Make an exact copy of the records that follow, with each picture omitted.

[Provided data]

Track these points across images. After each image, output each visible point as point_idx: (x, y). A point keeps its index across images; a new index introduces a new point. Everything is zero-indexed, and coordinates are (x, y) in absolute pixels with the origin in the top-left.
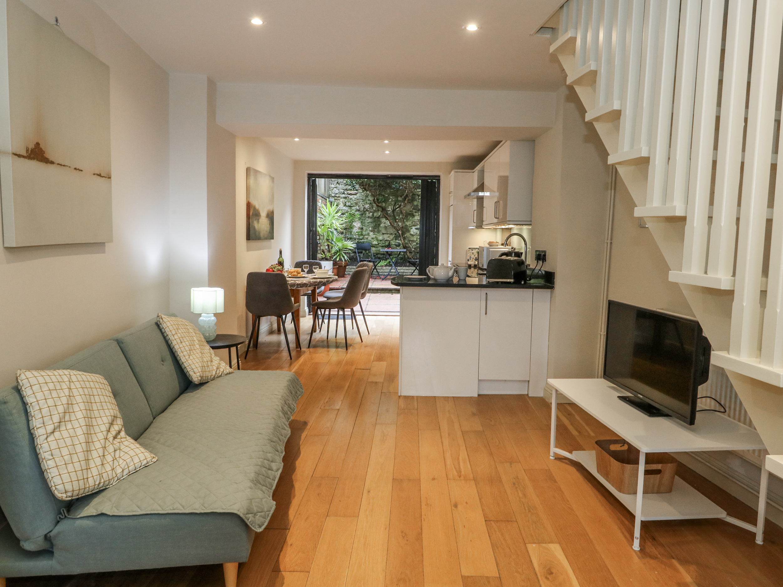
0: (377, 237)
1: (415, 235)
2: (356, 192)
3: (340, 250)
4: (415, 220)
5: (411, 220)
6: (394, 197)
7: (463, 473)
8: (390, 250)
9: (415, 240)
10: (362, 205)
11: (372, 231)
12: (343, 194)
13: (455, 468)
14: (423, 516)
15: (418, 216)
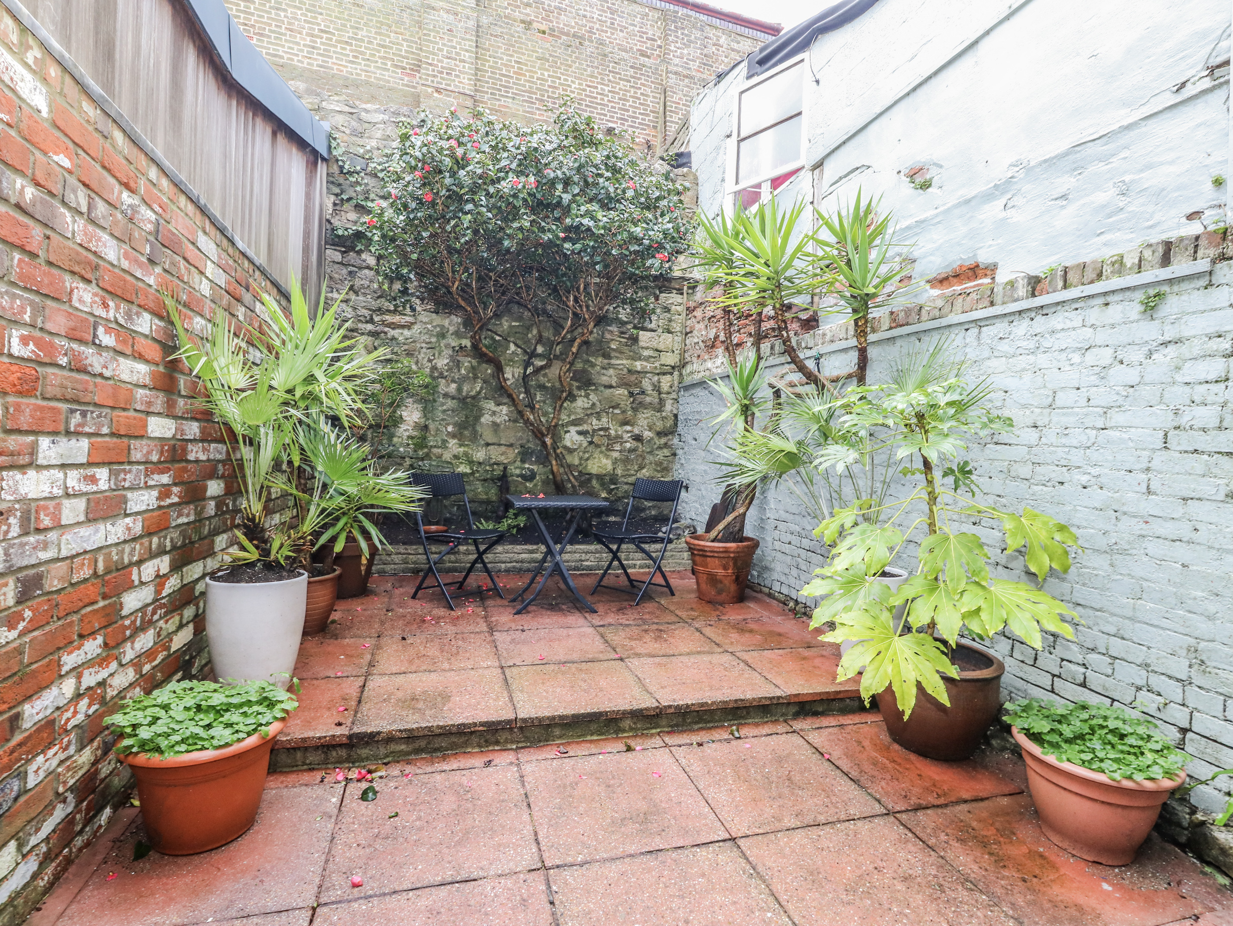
0: (470, 452)
1: (575, 450)
2: (412, 319)
4: (578, 410)
5: (565, 409)
9: (576, 462)
10: (426, 359)
11: (454, 436)
12: (367, 322)
15: (585, 400)
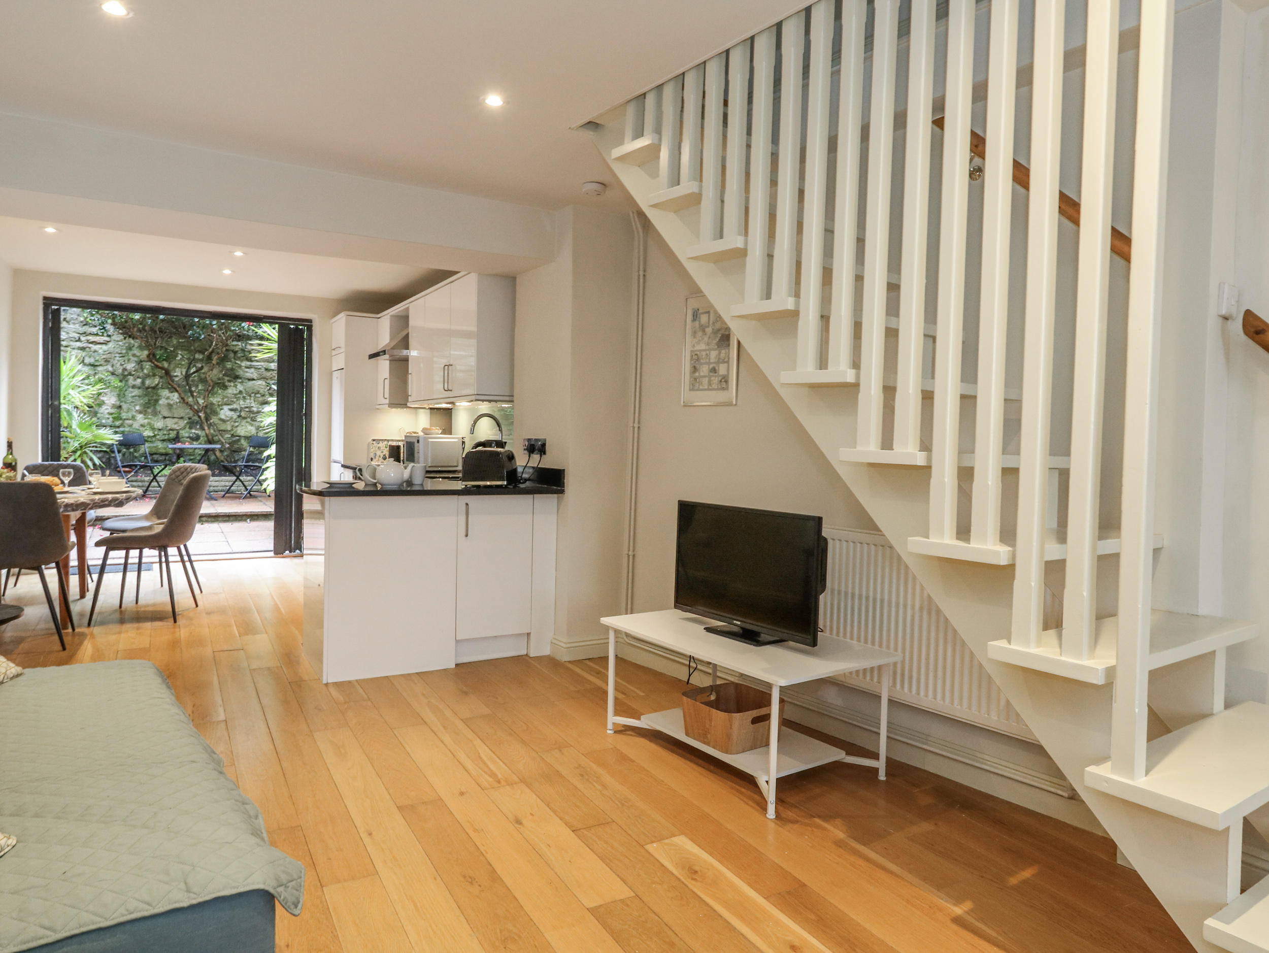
0: (152, 422)
1: (228, 421)
2: (107, 339)
3: (81, 447)
4: (229, 395)
5: (220, 394)
6: (186, 352)
7: (500, 776)
8: (179, 445)
9: (229, 428)
10: (119, 364)
11: (140, 412)
12: (77, 341)
13: (485, 772)
14: (482, 848)
15: (234, 388)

[/Provided data]

== Exercise solution ==
Track these points across images. After each image, output each visible point as point_idx: (x, y). A point keeps its index across images; a new index introduces a new point. Everything is zero-indexed, and coordinates are (x, y) in absolute pixels with the origin in the top-left.
0: (377, 237)
1: (415, 235)
2: (356, 192)
3: (340, 250)
4: (415, 220)
5: (411, 220)
6: (394, 197)
7: (463, 473)
8: (390, 250)
9: (415, 240)
10: (362, 205)
11: (372, 231)
12: (343, 194)
13: (455, 468)
14: (423, 516)
15: (418, 216)
0: (470, 452)
1: (575, 450)
2: (412, 319)
4: (578, 410)
5: (565, 409)
9: (576, 462)
10: (426, 359)
11: (454, 436)
12: (367, 322)
15: (585, 400)
0: (152, 422)
1: (228, 421)
2: (107, 339)
3: (81, 447)
4: (229, 395)
5: (220, 394)
6: (186, 352)
7: (500, 776)
8: (179, 445)
9: (229, 428)
10: (119, 364)
11: (140, 412)
12: (77, 341)
13: (485, 772)
14: (482, 848)
15: (234, 388)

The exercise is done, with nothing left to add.